Technical Tuesday: Storing your data with Python and Pandas effectively
Sourcing, cleaning and storing data are often the most time-consuming steps of data science pipelines. Using and calibrating models has become fairly convenient over the past decade, but the "plumbing" parts of the process can often be quite painful. When you experiment with new data to evaluate a potential project it is a good idea to keep things very simple. Instead of setting up a full database it might be worth managing and storing your data in flat files. I will describe two simple and effective methods today both of which are far easier and quicker to use than a range of alternatives. Simplicity is the mother of robustness, as they say.
- CSV (comma-separated value) files, which are language and platform agnostic
- Pickle, a Python-native tool to serialise and de-serialise objects
Python has a CSV module, which is worth exploring. However I find myself using Pandas for almost all of my exploratory and experimental data science work so I would recommend using CSV methods and Pickle together with Pandas as they are much more convenient.
First we import standard libraries like Pandas, Numpy etc and also install some packages to download stock price data from Yahoo Finance (YF). Finally we set some parameters to retrieve data, including dates, frequency and tickers for the S&P 500.
The idea to use data storage tools in a real-world setting instead of randomly generated toy data. We define the function load_price_data to retrieve data from YF for the first 100 tickers of the S&P 500. As YF can be a bit unreliable, we use the try/except statements - a defensive programming technique - to make sure that we get an error message if there is a problem.
Here are the first few rows and columns of the data set. The DataFrame has dimensions of 1525 rows (trading days since our start date 1 January 2015) and 100 columns (for the first 100 components of the S&P 500).
The amount of space/memory this data takes up is around 1.2 MB - a small amount by any standard. In order to benchmark the speed of reading from and writing to our two formats it is best to take a larger amount of data. We therefore multiply the number of rows by 1000, which increases our file size/ memory requirement by as much.

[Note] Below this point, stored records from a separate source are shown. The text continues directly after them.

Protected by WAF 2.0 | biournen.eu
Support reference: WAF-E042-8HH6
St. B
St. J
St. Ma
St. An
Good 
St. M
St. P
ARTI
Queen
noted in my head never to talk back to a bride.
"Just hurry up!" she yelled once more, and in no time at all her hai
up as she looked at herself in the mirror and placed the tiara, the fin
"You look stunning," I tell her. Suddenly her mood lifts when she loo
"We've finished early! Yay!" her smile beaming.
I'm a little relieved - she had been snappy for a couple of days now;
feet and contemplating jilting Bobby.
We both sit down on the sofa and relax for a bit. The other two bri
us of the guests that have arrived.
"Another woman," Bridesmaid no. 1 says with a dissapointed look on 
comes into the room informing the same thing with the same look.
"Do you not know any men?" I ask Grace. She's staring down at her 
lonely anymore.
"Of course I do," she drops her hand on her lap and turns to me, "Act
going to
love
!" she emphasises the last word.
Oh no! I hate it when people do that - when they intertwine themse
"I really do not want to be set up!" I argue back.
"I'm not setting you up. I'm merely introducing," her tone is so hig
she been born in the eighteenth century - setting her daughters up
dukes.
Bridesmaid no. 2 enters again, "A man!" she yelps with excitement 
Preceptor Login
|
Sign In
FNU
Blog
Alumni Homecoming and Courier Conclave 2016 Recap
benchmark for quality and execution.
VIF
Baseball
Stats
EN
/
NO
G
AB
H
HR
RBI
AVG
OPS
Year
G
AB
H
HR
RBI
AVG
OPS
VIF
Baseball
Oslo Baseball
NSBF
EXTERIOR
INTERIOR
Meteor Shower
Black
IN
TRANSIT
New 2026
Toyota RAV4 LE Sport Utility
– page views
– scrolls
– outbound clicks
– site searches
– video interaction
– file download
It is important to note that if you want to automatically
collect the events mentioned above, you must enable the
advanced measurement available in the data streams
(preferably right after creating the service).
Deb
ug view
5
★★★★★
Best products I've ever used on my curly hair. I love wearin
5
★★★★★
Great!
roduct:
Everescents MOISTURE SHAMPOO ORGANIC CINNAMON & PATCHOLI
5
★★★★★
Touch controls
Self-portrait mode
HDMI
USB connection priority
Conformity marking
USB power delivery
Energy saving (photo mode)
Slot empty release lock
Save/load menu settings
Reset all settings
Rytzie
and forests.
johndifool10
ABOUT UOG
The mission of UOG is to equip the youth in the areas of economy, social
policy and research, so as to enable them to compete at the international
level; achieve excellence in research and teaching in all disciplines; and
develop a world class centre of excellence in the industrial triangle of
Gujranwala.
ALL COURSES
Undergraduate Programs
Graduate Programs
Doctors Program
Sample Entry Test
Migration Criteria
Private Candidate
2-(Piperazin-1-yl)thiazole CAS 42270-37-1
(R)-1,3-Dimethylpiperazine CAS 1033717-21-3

We now save the 1.2GB dataframe as a CSV file, which is really rather simple. This operation took almost 4 minutes as you can see below. Loading the data from the CSV file is almost as easy, but there are a few things to consider when using read_csv. As the name implies, CSV uses commas to separate values, but I have seen semicola in such files as well. Therefore it is worth investigating the data - a rare possibility that CSV files afford as one can open them and visually inspect the data that is separated by commas (or other separators). Such separators should be specified with an argument if needed. The below has a different issue. When writing to CSV the date column was replaced with a regular range index (and the dates were pushed into a new "unnamed" column). We need to tell the read_csv() method that it should look at the first column (index: 0) to find our preferred index and it should parse that column to convert the values into datetime. In terms of performance reading 1.5 million data points took about 13.6 seconds.
As we can see below, the data has been restored to exactly the same format. We can also see that the index has successfully been converted to "datetime64".
Now we move on to the next tool: Pickle. We need to import the module for it first. Below is also an example of how we should try to wrap procedures we use again and again into functions so we do not repeat the original code. (The old DRY principle of programming: Don't Repeat Yourself.) The function pickle_save takes as argument the data we're looking to "pickle" and a file name. We assert that the type of the filename must be a string - assert statements are another example of defensive programming. We then open the file, use the pickle dump method and close the file. Next we call that function and pass it the data and just the name of the file "data_pickle". As you can see the function automatically adds the file extension .pkl to the name. The magic command %%timeit (which only works in Jupyter notebooks) tells us that "pickling" the data took 15.8 seconds. That is a massive improvement over writing to CSV, which took almost 4 minutes for the same operation.
We now would like to load the pickled data into memory again. This is easily done with the below code. Note this is an alternative to using the above pickle_save function. The command "with open ... as f:" does not require us to close() the file at the end - this is done automatically, saving us an extra line of code. It is a matter of preference whether you like having the equivalent (function) to pickle_save for loading or using the below code. Both achieve the same respective outcome. The loading time is less than one second - very fast and impressive, compared to read_csv, which took almost 14 seconds.
The above example used only numeric data, but strings or categorical data can change the performance dramatically. And there are more dimensions along which one can compare these and other data storage options, e.g. file size. Compared to the 1.23 GB CSV file, the pickle file takes up 1.17 GB, so marginally less space. Memory use is another dimension to consider.
There is a much more comprehensive comparison in this article, which I highly recommend. It shows that for reading and writing of string data CSV is the slowest option. However the difference in load_time for CSV and Pickle (roungle 2x) is not nearly as massive as it was it our example above (32x).
There are a variety of other solutions like Feather, HDF and Parquet. JSON files and other dictionary-like formats are also popular choices. My default is to start with CSV and Pickle. Once the relevant objectives are established and prioritised - read speed, write speed, file size, memory use etc a more informed decision can be made as to which solution is most appropriate.